Earlier this week, the Senate Committee on the Judiciary, Subcommittee on Human Rights and the Law held a “Hearing on the Convention on the Elimination of All Forms of Discrimination Against Women.” The UN Department of Economic and Social Affairs, Division for the Advancement of Women describes here the intended impact of CEDAW on parties to the treaty:
By accepting the Convention, States commit themselves to undertake a series of measures to end discrimination against women in all forms, including:
- to incorporate the principle of equality of men and women in their legal system, abolish all discriminatory laws and adopt appropriate ones prohibiting discrimination against women;
- to establish tribunals and other public institutions to ensure the effective protection of women against discrimination; and
- to ensure elimination of all acts of discrimination against women by persons, organizations or enterprises.
Below, is a clip of the testimony by U.S. Ambassador-at-Large for Global Women’s Issues Melanne Verveer.

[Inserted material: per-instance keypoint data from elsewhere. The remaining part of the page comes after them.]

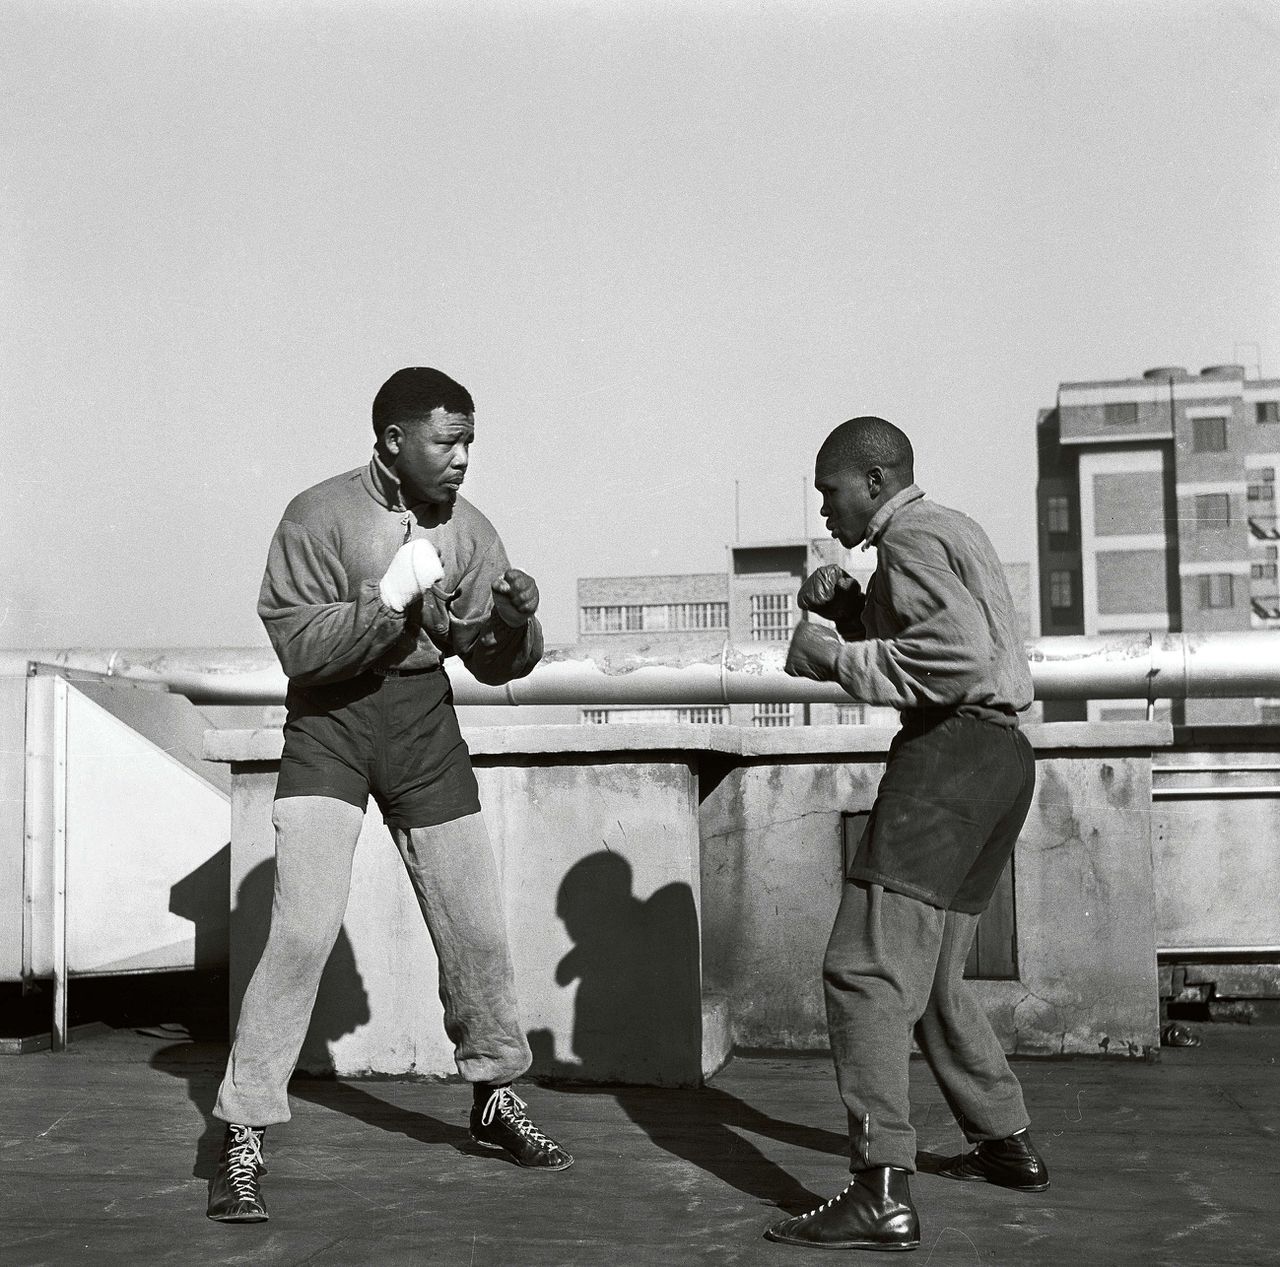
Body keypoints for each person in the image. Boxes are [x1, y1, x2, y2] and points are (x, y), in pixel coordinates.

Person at [207, 367, 573, 1224]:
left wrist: (515, 623)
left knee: (475, 923)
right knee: (300, 931)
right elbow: (299, 647)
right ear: (392, 441)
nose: (462, 459)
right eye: (447, 442)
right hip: (331, 725)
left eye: (469, 441)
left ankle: (491, 1098)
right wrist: (391, 597)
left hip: (422, 728)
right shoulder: (316, 513)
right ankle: (242, 1131)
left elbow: (490, 659)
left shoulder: (472, 529)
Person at [767, 416, 1048, 1252]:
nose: (825, 511)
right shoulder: (952, 527)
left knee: (863, 968)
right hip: (1003, 760)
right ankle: (1005, 1141)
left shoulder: (910, 540)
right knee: (932, 978)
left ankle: (880, 1189)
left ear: (877, 480)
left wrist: (830, 655)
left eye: (832, 492)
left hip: (949, 760)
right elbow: (960, 642)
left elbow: (952, 663)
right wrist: (854, 609)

The United States — along with Iran, Sudan and Somalia — has not ratified CEDAW. Justice O’Connor has urged the Senate to do so (see here). But some feminists, including my friend and colleague Darren Rosenblum, argue against the treaty’s ratification. See Darren Rosenblum, Unsex CEDAW: What’s Wrong with Women’s Rights (forthcoming, Columbia J. of Gender & Law) (abstract available here). He argues that, “CEDAW’s focus on women enshrines an understanding of sex as a binary of men/women and a consequent presumption of their relationship as perpetrator/victim.”